The Colts have overcome a great obstacle this past week, and if you don't know what it is, then the corps members have been doing their jobs. The head drum major of the Colts, Kennan Cox, has recently been battling a case of mono, and last week was admitted to a hospital and had to leave the corps. The assistant drum major, age-out Doug Bogatz, quickly took over Cox's position, but his first day on the job was one day before the corps' biggest performance of the season so far, the DCI Eastern Classic in Allentown, Pa. "The position change came as quite a shock," said Bogatz. "I just tried to put my emotions and nervousness aside so I could do what I had to do to get adjusted into this new position as fast as possible." With Bogatz on the main podium, the corps now needed a new backfield conductor fast. Meghan Francomb, a member of the cymbal line and former drum major of the Colt Cadets, was the first person to come to the staff members' minds as a replacement, and was quickly asked to temporarily take over that position. "At first, I couldn't believe they wanted me to do this," said Francomb. "It was kind of tough to make the transition in the beginning, but I eventually realized that it was the right thing to do." Bogatz and Francomb conducted only two full run-throughs before the corps performed under the bright lights of J. Birney Crum Stadium on Saturday, Aug. 2. Greg Orwoll, the director of the Colts, believed the pair pulled off the task flawlessly. "They were very confident and worked very well with the corps," said Orwoll. "Doug didn't miss a beat and wasn't phased at all from being on the main podium in front of the large crowd." Meanwhile, the corps' staff began speaking with another member of the Colts family to permanently take over the backfield drum major spot for the remainder of the season (which was about a week at this time). The position seemed to be a perfect fit for age-out Brianna Seidlitz, a trumpet player with the corps in 2005 and 2006. She joined the Colts earlier this year as well, but had to leave in June due to a serious knee-injury.

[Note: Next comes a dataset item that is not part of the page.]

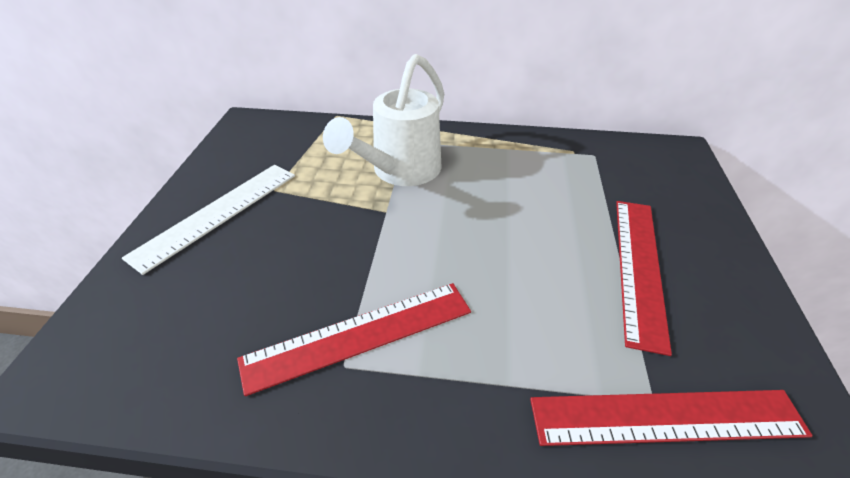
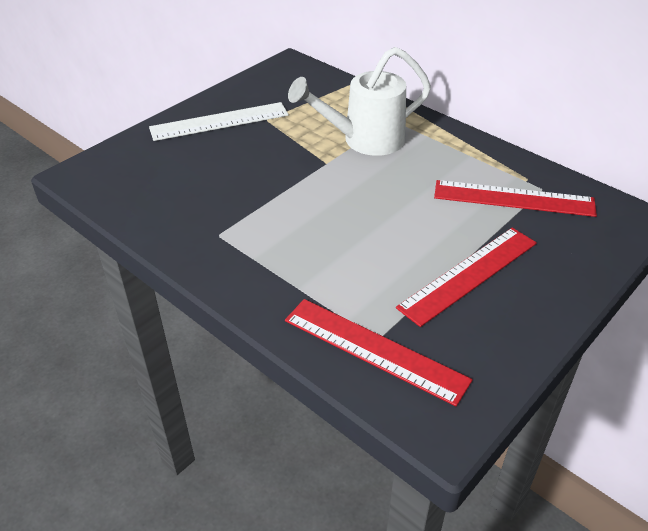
camera: 35 degrees right, 0 degrees up
red ruler [237,283,471,396] -> red ruler moved to [434,180,597,217]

Bogtaz and Seidlitz lead the Colts
onto the Championship field.
Seidlitz received the call from the Colts staff on Saturday, Aug. 2 at about 11:30 pm, asking her to fill the position. Without hesitation, she booked a flight at 12:30 am, packed her bags then left her home in Wisconsin at 4 a.m. for the airport. Seidlitz didn't have the money to pay for the flight on such short notice, so a member of the corps' brass staff generously paid for her airfare. "I knew that whatever the cost, I was going to take care of it," said Chad Huel, the Colt's brass caption head. "It was very important for her to be with the corps, especially because this is her age-out year and because she has a family here; this is where she started." Seidlitz arrived in Buffalo, N.Y. Sunday night and began preparing for her new job on the back sideline. She only had two full days to prepare before conducting at her first performance of the season, the DCI World Championships Quarterfinals on August 7. "I've been going to bed listening to the show, waking up listening to the show, and I've been listening to the show during breakfast, lunch and dinner. I've never been a drum major in my life, but this has been a great experience so far," said Seidlitz. "It's such an honor to be back for these final days. It's like a dream come true, especially because I'm aging out this year." With Bogatz on the front podium, Seidlitz on the back sideline and Francomb back in the cymbal line, the corps was back in working condition for their final performances of the season during the 2008 World Championships. Cox is currently recovering from his illness and is feeling much better. He is out of the hospital and actually attending the World Championships to support his corps. Cox plans to return to the Colts next year so he can age-out on the podium and finish what he started this year. "It's unfortunate that this has happened, but our corps is strong and we'll work through this," said Bogatz. "In the end, we'll all be able to learn and grow from this experience, and that's what drum corps is all about."